I started a relationship based on fear. Fear of my own singleness. Fear of my family always asking, have you met someone? The jokes, the warnings, the foreboding – I admit, I let it get to me. After the initial conversation, I was on the side of no. Then, I talked to friends and everyone was like, you are too picky, yada, yada, yada. I have said it once and I will say it again, my gut is never wrong.
It was right.
The problem with being led by fear, is that fear creates a desperate energy. Desperation is so palpable. It makes you clingy and needy. I was afraid that I had missed this opportunity once before and it was presenting itself again. Afraid of making the wrong choice again. Afraid to let go of what I could see for the invisible promise of faith.
I am not desperate. I am deliberate, delicate, destined, dynamic and other words that begin with the letter ‘D’ lol.
It is amazing when you let go and let God, He really will provide that ram in the bush you could not see because you were so focused on the sacrifice. The sacrifice being the person or thing you thought you were losing.
I resolve to be open – eyes, hands and heart. I feel like I am on the precipice but I am not afraid of falling. I am learning to be content with what I have but I am open for more. I am learning to be in the moment without always wondering ‘what’s next?’ If I step off that peak, I believe that I will learn to fly.
My mom wants to come stay with me for a spell.
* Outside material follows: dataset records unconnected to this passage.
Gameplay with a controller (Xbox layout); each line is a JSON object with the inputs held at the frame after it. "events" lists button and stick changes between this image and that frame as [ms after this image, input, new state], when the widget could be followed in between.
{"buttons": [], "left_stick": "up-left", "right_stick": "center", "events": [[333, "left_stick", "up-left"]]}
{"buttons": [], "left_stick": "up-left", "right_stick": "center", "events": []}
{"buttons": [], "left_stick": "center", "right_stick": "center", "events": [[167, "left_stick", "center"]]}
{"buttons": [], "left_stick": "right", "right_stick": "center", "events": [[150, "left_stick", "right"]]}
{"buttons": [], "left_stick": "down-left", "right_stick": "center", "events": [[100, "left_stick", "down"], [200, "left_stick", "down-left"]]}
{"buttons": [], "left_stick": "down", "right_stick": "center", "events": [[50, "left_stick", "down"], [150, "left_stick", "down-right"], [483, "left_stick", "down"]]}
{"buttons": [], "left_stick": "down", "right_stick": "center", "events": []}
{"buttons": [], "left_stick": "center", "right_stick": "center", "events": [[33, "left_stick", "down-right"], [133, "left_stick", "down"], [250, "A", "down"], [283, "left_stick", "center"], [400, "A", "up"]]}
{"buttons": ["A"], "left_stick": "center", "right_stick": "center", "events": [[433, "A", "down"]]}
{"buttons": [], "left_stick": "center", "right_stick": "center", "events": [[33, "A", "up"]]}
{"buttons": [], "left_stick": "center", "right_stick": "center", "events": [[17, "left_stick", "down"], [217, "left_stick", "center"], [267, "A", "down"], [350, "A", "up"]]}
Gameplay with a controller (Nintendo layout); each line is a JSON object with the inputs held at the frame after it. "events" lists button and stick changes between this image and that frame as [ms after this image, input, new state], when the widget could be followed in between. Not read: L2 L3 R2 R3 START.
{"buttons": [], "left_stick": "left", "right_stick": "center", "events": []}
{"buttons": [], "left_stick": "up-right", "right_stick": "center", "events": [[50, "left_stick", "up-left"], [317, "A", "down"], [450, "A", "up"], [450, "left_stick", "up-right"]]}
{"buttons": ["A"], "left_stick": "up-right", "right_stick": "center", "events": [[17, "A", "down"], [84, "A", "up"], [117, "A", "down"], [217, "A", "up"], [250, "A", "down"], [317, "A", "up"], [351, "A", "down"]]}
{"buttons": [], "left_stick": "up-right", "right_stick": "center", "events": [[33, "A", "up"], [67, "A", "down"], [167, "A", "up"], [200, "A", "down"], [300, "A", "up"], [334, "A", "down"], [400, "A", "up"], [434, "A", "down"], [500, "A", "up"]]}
It may take time but I usually get my heart’s desire.
I do have another desire of my heart. It is the time awaiting that is the test. I am willing.
I have been learning to eat well, cook well and be well. It is well.
I am determined to run my half-marathon. I am already shopping for my runner's outfit. A girl’s got to be cute crossing the finish line!
I got on the scale this morning and was down another pound. Shooo, you can’t tell me nothing.
Do you have a New Year’s Resolution? Will you share with me?